Just put new power pro 8lb on reel and when I cast for little distance for trout the bail would trip snapping off my lures. I made 30-40 casts and lost 6 lures to this problem. The stadic 2500 is right out of the box, used for the first time. The bad thing is I got it with gift cards in Jan. but didnt spool it up until now and I dont have the receipt anymore. Anyway, any suggestions that may cause this problem would be appreciated.


----------



## ELE4Fish (Jan 8, 2007)

look at your guids on your rod they might have a grove in them from the power pro had that problem from carp fishing


----------



## AtlantaKing (Jul 7, 2002)

beachcaster: You may need to take apart the bail trip mechanism to see if you can disable the autotrip (the thing that closes the bail when you start reeling) so it becomes a manual bail. I'm not familiar with Shimanos so I hope someone else will chime in about how to do it. 
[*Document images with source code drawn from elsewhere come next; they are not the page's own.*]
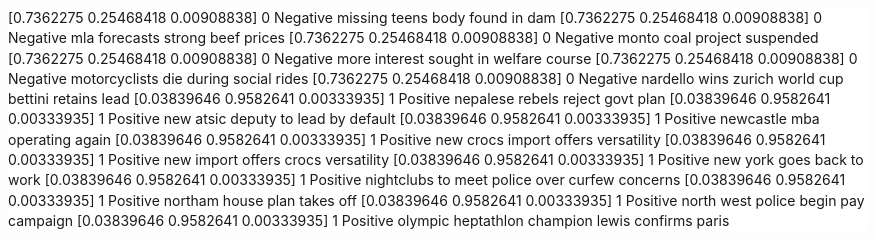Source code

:[0.7362275  0.25468418 0.00908838]
0
Negative
missing teens body found in dam
[0.7362275  0.25468418 0.00908838]
0
Negative
mla forecasts strong beef prices
[0.7362275  0.25468418 0.00908838]
0
Negative
monto coal project suspended
[0.7362275  0.25468418 0.00908838]
0
Negative
more interest sought in welfare course
[0.7362275  0.25468418 0.00908838]
0
Negative
motorcyclists die during social rides
[0.7362275  0.25468418 0.00908838]
0
Negative
nardello wins zurich world cup bettini retains lead
[0.03839646 0.9582641  0.00333935]
1
Positive
nepalese rebels reject govt plan
[0.03839646 0.9582641  0.00333935]
1
Positive
new atsic deputy to lead by default
[0.03839646 0.9582641  0.00333935]
1
Positive
newcastle mba operating again
[0.03839646 0.9582641  0.00333935]
1
Positive
new crocs import offers versatility
[0.03839646 0.9582641  0.00333935]
1
Positive
new import offers crocs versatility
[0.03839646 0.9582641  0.00333935]
1
Positive
new york goes back to work
[0.03839646 0.9582641  0.00333935]
1
Positive
nightclubs to meet police over curfew concerns
[0.03839646 0.9582641  0.00333935]
1
Positive
northam house plan takes off
[0.03839646 0.9582641  0.00333935]
1
Positive
north west police begin pay campaign
[0.03839646 0.9582641  0.00333935]
1
Positive
olympic heptathlon champion lewis confirms paris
ELE4Fish: it's not his guides, it the bail tripping when he's casting due to the rotation of the handle during the cast.


----------



## ELE4Fish (Jan 8, 2007)

i didnt think about that it has on happend to me a couple of times 
only when i try to cast extremly hard


----------



## Rockstar (Jun 23, 2004)

I have had this issue with a few spinners. Most of the time, if you open the bail, and rotate it to the trip point (the point where the reel turns the bail over) before you make you cast, it shouldn't close on you. It is a pain in the ass but you'll get into the habit of it.


----------



## beachcaster (Nov 8, 2002)

I know it wasnt the guides since the reel was on a new star rod also. Ill give turning the bail a try saturday. I wish I had the receipt Id send it in to be replaced. I shouldnt have to deal with a reel that cost $120 brand new like that. I emailed them with the issue so maybe Ill call also. If I dont get good results I hope your suggestion works, its about lesner bridge trout time !


----------



## Young angler (May 30, 2006)

*bail problem*

I have 2 4000 stratics and 1 2500 all were bought new. Two of them the bail fliped back to soon like you talked about. The solution is to always flip the bail from top to bottom. this takes some getting use to but it works great.


----------



## beachcaster (Nov 8, 2002)

I emailed shimano with the issue and they said to send it to them and they would fix it under warranty. Ill do that first but if it continues when I get it back Ill follow your advice. If thats the way the reels do then Ill get use to it like you said, thanks for the help.


----------



## derekxec (Apr 26, 2006)

make it manual pick up....thats how my van staal is and its sooooo much better and easy to get used to


----------



## hic-lock (Jun 27, 2001)

derekxec, you talken 'bout cutting the bail off?


----------



## Digger (Jan 4, 2000)

Listen to fishbox!!!


----------



## Rockstar (Jun 23, 2004)

Funny... I have had no issues with my Saharas... I have two 4000's and a 2500.


----------